O prefeito de Laguna, Everaldo dos Santos, e o deputado federal Edinho Bez visitaram ontem o presidente da Eletrosul, engenheiro Djalma Vando Berger, para solicitar uma parceria com o objetivo de implantar um projeto de energia renovável para a ponte.
Em média, 40 mil veículos passam pelo local diariamente, cerca de 300 são da região. “Não cabe a Laguna pagar a conta da luz. Temos que encontrar uma alternativa. Tenho certeza que a Eletrosul irá ajudar na solução”, almeja Everaldo. Um ofício relatando a intenção de parceria, assinado pelo parlamentar e pelo prefeito, foi entregue às mãos da diretor-presidente.

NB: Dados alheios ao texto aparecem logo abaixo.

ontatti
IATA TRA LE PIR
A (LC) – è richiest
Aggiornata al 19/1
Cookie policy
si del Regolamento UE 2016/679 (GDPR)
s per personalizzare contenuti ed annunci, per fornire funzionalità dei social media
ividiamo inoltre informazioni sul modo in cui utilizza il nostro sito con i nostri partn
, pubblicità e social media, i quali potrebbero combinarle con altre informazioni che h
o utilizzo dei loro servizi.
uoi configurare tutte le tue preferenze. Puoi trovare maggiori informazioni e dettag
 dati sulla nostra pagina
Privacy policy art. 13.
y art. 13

O assessor executivo da empresa, engenheiro Airton Silveira, participou do encontro e afirmou que será elaborado nas próximas semanas um projeto definitivo para iluminar a ponte, provavelmente de energia solar. O presidente da estatal destaca que já existe um projeto de energia renovável para a ponte. “Vamos rever o preço orçado e demais detalhes. Em suma, o local necessita de atenção e vamos dar este amparo”, garante Djalma.
Entenda o caso
A superintendência estadual do Dnit aguarda, como a prefeitura de Laguna, a decisão judicial sobre a responsabilidade sobre o pagamento da iluminação da ponte. A direção das Centrais Elétricas de Santa Catarina (Celesc), após receber liminar da Justiça em primeira instância, no fim do mês passado, apontou que vai cumprir a ordem jurídica e não fará o corte da iluminação.